Graduate courses are far more rigorous than those you took as an undergrad, and first year phd students usually take around three classes. Many grad students also serve as teaching assistants tas and must learn how to juggle their needs along with their students. And of course, in the final three years of the phd program, you'll mainly focus on writing the dissertation and preparing for oral exams. Each year, some phd candidates do not meet the requirements of their graduate programs and are asked to leave. Others choose to leave because they are burnt out, or their interests have changed. Some students who don't complete the phd leave with a master's degree others leave with no degree at all. Successful phd students thrive in a highly intellectual environment, are willing to work very hard with only a possible payoff, love their field of study, and don't mind forgoing impressive paychecks.

How to Write a Literature Review for An Action Research Paper

If this sounds like you, forge ahead! in undergraduate education a great deal, in academic terms, is organized for the student. It may not have seemed like that to you at the time, because you were required to do a considerable amount of work, but, for example, syllabuses were laid down, textbooks were specified, practical sessions were designed, the examinations were organized to cover a set range of topics in questions of a known form, and so on. You could quite reasonably have complained if asked about an extraneous subject, `but no one told me that i was supposed to learn that topic or methodology or theory or historical period.' for the most part you were following an academic course set by your teachers.

In doctoral education, you have to take responsibility for managing your learning and for getting yourself a phd. Of course, there will be people around to help you: your supervisor s , other academics in your department, fellow students and so on. Some of them will even tell you what, in their opinion, you have to do to obtain the degree, but the responsibility for determining what is required, as well as for carrying it out, remains firmly with you. And if it turns out that you need a particular topic or theory for your work, then it is no excuse to say, `but nobody told me it was relevant.' it is your responsibility. You will be expected to initiate discussions, ask for the help that you need, argue about what you should be learning, and so on. You are under self management, so it is no use sitting around waiting for somebody to tell you what to do next or, worse, complaining that nobody is telling you what to do next in the postgraduate world these are opportunities, not deficiencies.

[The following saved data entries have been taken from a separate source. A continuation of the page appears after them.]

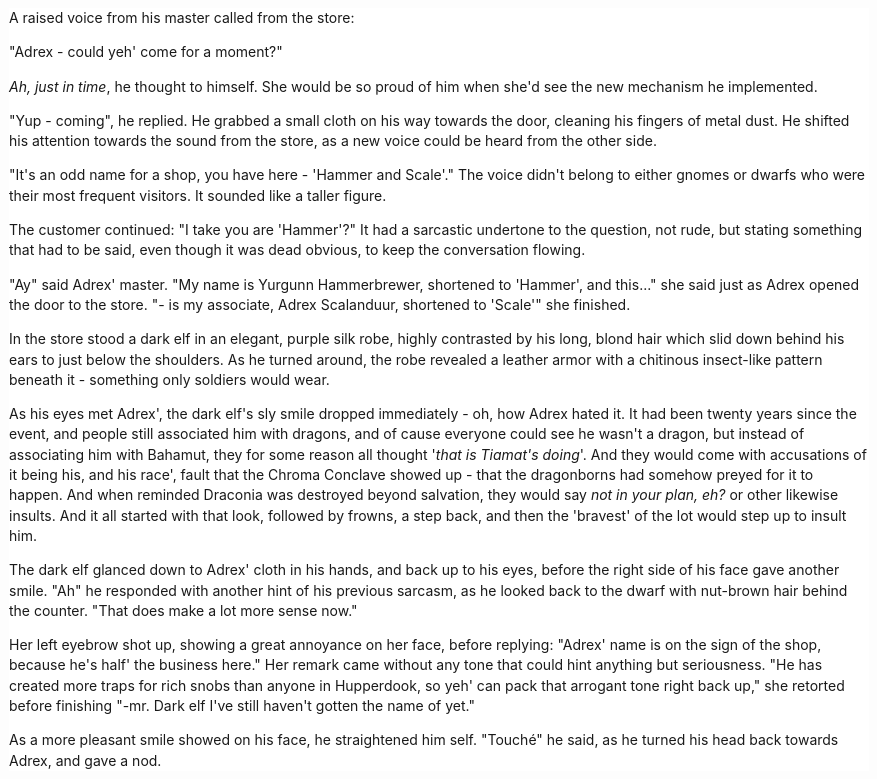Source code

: A raised voice from his master called from the store:

"Adrex - could yeh' come for a moment?"

*Ah, just in time*, he thought to himself.
She would be so proud of him when she'd see the new mechanism he implemented.

"Yup - coming", he replied.
He grabbed a small cloth on his way towards the door, cleaning his fingers of metal dust.
He shifted his attention towards the sound from the store, as a new voice could be heard from the other side.

"It's an odd name for a shop, you have here - 'Hammer and Scale'." 
The voice didn't belong to either gnomes or dwarfs who were their most frequent visitors. 
It sounded like a taller figure.

The customer continued: "I take you are 'Hammer'?"
It had a sarcastic undertone to the question, not rude, but stating something that had to be said, even though it was dead obvious, to keep the conversation flowing.

"Ay" said Adrex' master.
"My name is Yurgunn Hammerbrewer, shortened to 'Hammer', and this..." she said just as Adrex opened the door to the store.
"- is my associate, Adrex Scalanduur, shortened to 'Scale'" she finished.

In the store stood a dark elf in an elegant, purple silk robe, highly contrasted by his long, blond hair which slid down behind his ears to just below the shoulders.
As he turned around, the robe revealed a leather armor with a chitinous insect-like pattern beneath it - something only soldiers would wear.

As his eyes met Adrex', the dark elf's sly smile dropped immediately - oh, how Adrex hated it. 
It had been twenty years since the event, and people still associated him with dragons, and of cause everyone could see he wasn't a dragon, but instead of associating him with Bahamut, they for some reason all thought '*that is Tiamat's doing*'.
And they would come with accusations of it being his, and his race', fault that the Chroma Conclave showed up - that the dragonborns had somehow preyed for it to happen.
And when reminded Draconia was destroyed beyond salvation, they would say *not in your plan, eh?* or other likewise insults.
And it all started with that look, followed by frowns, a step back, and then the 'bravest' of the lot would step up to insult him.

The dark elf glanced down to Adrex' cloth in his hands, and back up to his eyes, before the right side of his face gave another smile.
"Ah" he responded with another hint of his previous sarcasm, as he looked back to the dwarf with nut-brown hair behind the counter.
"That does make a lot more sense now."

Her left eyebrow shot up, showing a great annoyance on her face, before replying:
"Adrex' name is on the sign of the shop, because he's half' the business here." 
Her remark came without any tone that could hint anything but seriousness.
"He has created more traps for rich snobs than anyone in Hupperdook, so yeh' can pack that arrogant tone right back up," she retorted before finishing "-mr. Dark elf I've still haven't gotten the name of yet."

As a more pleasant smile showed on his face, he straightened him self.
"Touché" he said, as he turned his head back towards Adrex, and gave a nod.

The overall university framework for research students ensures that there is a basic similarity for all doctoral candidates as they progress through their studies. But there are also some notable differences between the research cultures of university disciplines, particularly between the culture of the laboratory based sciences and that of the humanities and social sciences. To a considerable extent they stem from the large capital investment in equipment and materials required in scientific research. Supervisors in science have to take the lead in obtaining the physical resources and the research personnel required.

A studentship may be allocated and a doctoral student recruited specifically to work on a designated line of research. In this situation the `apprenticeship' aspect of being a doctoral student is emphasized. The student's research topic will be clearly defined to fit in with the innovative thrust of the supervisor's research programme, and this will set limits to the level of research creativity that can be shown. The student will be required to do `dogsbody' work in the laboratory or on the computer as part of professional training. In these situations there develops what might be called a `joint ownership' of the doctoral research between supervisors and the students.